═══ Teks yang Disediakan ═══
Pemerintahan Baru, Harapan Baru atau Harapan Semu?
Opini
Mau berapa kali gonta ganti rezim atau penguasanya dengan orang yang berbeda
Jika sistemnya masih yang sama, negeri ini tidak akan mengalami perubahan menuju yang lebih baik
______________________________
Penulis Ummi Qyu
Kontributor Media Kuntum Cahaya dan Komunitas Rindu Surga
KUNTUMCAHAYA.com, OPINI - Tanggal 20 Oktober 2024 resmi pergantian rezim pemerintahan baru dari era Jokowi ke presiden terpilih Prabowo Subianto. Beberapa anggota DPR baru sudah resmi dilantik, tetapi banyak muka lama di sana. Bahkan untuk jabatan ketua DPR masih orang yang sama. Yang lebih menarik, 60% anggota DPR adalah pengusaha dan 174 orang terindikasi terhubung dengan politik dinasti.
═══ Materi yang Disediakan ═══
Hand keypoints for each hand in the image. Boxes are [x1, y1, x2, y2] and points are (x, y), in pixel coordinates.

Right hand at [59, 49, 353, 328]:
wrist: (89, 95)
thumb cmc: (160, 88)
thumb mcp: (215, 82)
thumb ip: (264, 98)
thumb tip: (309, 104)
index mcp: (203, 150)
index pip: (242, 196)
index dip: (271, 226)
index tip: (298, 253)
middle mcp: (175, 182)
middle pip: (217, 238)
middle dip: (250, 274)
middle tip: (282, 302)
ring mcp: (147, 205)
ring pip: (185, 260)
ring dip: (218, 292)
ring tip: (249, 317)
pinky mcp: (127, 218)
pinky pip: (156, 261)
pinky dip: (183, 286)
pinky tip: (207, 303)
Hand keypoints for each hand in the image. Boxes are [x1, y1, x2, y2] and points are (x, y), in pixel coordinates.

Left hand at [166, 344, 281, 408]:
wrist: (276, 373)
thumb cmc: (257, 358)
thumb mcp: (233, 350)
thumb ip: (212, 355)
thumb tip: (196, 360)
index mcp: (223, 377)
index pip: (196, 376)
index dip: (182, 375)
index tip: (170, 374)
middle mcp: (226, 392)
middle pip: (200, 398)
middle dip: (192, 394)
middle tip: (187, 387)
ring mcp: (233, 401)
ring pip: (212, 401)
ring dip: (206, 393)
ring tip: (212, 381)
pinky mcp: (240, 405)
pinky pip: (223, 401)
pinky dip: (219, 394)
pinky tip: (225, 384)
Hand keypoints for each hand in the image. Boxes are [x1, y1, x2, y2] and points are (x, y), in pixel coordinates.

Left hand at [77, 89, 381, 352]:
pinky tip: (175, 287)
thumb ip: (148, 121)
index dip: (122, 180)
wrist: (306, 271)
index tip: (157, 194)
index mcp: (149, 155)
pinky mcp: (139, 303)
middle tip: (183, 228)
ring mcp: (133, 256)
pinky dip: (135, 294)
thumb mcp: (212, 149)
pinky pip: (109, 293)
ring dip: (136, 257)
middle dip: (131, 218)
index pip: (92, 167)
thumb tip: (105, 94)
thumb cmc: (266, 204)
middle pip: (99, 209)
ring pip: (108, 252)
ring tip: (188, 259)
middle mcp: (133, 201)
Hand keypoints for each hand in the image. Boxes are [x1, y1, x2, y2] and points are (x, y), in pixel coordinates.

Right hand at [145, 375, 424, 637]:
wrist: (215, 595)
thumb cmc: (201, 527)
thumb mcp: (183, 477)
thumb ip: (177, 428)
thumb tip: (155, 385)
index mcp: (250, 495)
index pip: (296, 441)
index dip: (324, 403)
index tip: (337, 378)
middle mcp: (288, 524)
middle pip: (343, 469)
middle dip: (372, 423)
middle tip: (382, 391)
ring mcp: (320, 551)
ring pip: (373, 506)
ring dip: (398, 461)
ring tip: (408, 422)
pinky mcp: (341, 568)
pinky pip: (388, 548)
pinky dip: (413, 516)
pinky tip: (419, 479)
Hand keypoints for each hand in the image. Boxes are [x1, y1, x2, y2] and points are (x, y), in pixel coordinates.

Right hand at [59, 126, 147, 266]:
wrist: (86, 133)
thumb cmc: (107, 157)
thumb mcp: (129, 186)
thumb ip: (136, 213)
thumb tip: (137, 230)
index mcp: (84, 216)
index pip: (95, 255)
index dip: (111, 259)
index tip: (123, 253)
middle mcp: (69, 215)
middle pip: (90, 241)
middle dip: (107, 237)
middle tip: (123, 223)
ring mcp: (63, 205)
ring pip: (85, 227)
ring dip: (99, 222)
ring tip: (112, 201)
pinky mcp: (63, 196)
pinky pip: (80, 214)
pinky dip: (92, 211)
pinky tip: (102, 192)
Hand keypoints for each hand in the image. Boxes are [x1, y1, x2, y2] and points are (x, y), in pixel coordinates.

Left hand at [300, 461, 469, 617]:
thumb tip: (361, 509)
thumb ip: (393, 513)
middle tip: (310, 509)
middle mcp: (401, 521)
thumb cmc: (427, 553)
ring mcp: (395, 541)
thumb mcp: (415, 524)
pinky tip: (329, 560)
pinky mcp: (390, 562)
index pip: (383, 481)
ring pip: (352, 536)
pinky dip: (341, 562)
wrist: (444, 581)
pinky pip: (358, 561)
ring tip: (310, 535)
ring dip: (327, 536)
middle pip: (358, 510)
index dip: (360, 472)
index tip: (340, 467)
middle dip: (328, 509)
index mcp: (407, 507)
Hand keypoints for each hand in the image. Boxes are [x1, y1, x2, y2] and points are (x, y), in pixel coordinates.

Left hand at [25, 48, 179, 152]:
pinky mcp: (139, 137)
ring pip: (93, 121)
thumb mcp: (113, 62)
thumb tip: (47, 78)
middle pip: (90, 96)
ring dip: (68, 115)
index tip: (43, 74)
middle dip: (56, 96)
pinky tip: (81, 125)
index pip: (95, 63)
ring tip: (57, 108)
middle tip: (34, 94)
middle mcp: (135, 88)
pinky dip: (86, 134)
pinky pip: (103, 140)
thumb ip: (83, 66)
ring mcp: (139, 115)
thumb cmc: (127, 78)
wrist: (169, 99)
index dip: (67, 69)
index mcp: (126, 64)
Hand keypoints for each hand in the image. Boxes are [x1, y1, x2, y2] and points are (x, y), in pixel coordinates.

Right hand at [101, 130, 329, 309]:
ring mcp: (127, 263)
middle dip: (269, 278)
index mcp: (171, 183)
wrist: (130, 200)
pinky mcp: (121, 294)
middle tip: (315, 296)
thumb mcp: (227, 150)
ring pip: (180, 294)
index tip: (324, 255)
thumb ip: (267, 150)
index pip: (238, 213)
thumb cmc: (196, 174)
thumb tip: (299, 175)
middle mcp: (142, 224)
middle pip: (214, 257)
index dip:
═══
Instruksi Kerja. Tuliskan lanjutan opini tentang pergantian pemerintahan baru, dimulai setelah kalimat terakhirnya.

Hasil Latihan.
Walaupun formasi keanggotaannya tidak banyak perubahan, akan tetapi sebagian orang masih ada yang berharap dengan rezim yang baru ini. Tidak sedikit juga yang pesimis akan adanya perubahan terutama dari kalangan muslim yang kritis karena melihat orang-orang yang sama di dalamnya. Di mana mereka akan tetap melaksanakan sistem yang lama (status quo).
Karena jika kita cermati, rezim yang sebelumnya tidak menghasilkan perubahan secara signifikan. Mau berapa kali gonta ganti rezim atau penguasanya dengan orang yang berbeda, jika sistemnya masih yang sama, negeri ini tidak akan mengalami perubahan menuju yang lebih baik. Contohnya pada era Jokowi selama 2 periode (2014-2019 s/d 2019-2024) dengan segala janji semu dan program-program sudah terbukti tidak menjadikan negeri ini lebih baik, tetapi malah tambah mundur dan terpuruk.
Kekuasaan akan Bernasib Sama
Rezim pemerintahan baru dapat dipastikan bernasib sama. Di awal kepemimpinan Presiden Prabowo sekarang, akan membawa warisan yang sangat banyak berupa persoalan-persoalan yang harus diselesaikan, terutama di bidang ekonomi.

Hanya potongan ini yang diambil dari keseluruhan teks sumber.